# [Required action]
Omit the images, then output each of the records below exactly.

# [Records for the task]
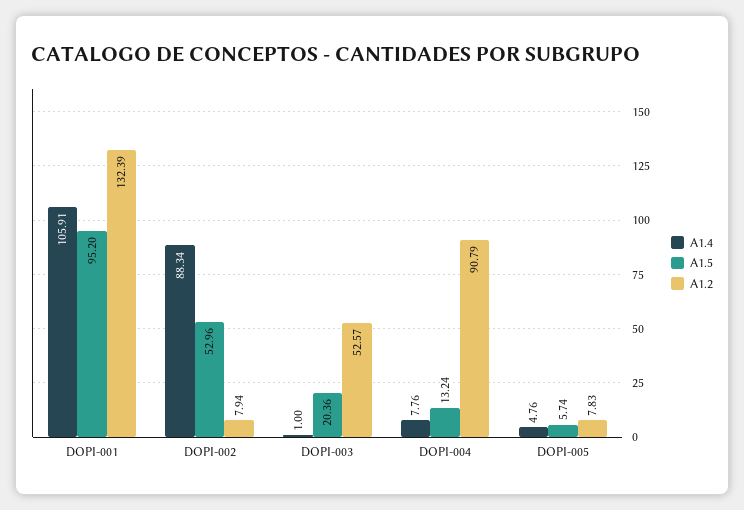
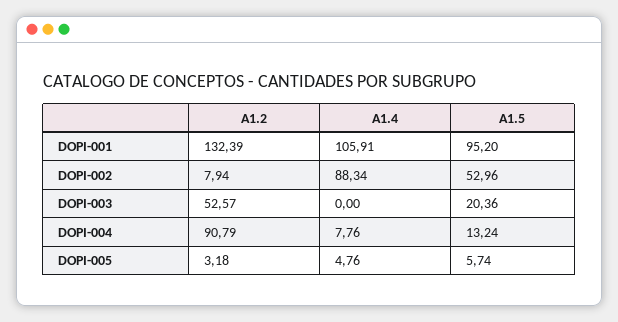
  {
    "A1.4": {
      "DOPI-001": 105.91,
      "DOPI-002": 88.34,
-     "DOPI-003": 1,
+     "DOPI-003": 0,
      "DOPI-004": 7.76,
      "DOPI-005": 4.76
    },
    "A1.5": {
      "DOPI-001": 95.2,
      "DOPI-002": 52.96,
      "DOPI-003": 20.36,
      "DOPI-004": 13.24,
      "DOPI-005": 5.74
    },
    "A1.2": {
      "DOPI-001": 132.39,
      "DOPI-002": 7.94,
      "DOPI-003": 52.57,
      "DOPI-004": 90.79,
-     "DOPI-005": 7.83
+     "DOPI-005": 3.18
    }
  }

# [Completed exercise]
  {
    "A1.4": {
      "DOPI-001": 105.91,
      "DOPI-002": 88.34,
-     "DOPI-003": 1,
+     "DOPI-003": 0,
      "DOPI-004": 7.76,
      "DOPI-005": 4.76
    },
    "A1.5": {
      "DOPI-001": 95.2,
      "DOPI-002": 52.96,
      "DOPI-003": 20.36,
      "DOPI-004": 13.24,
      "DOPI-005": 5.74
    },
    "A1.2": {
      "DOPI-001": 132.39,
      "DOPI-002": 7.94,
      "DOPI-003": 52.57,
      "DOPI-004": 90.79,
-     "DOPI-005": 7.83
+     "DOPI-005": 3.18
    }
  }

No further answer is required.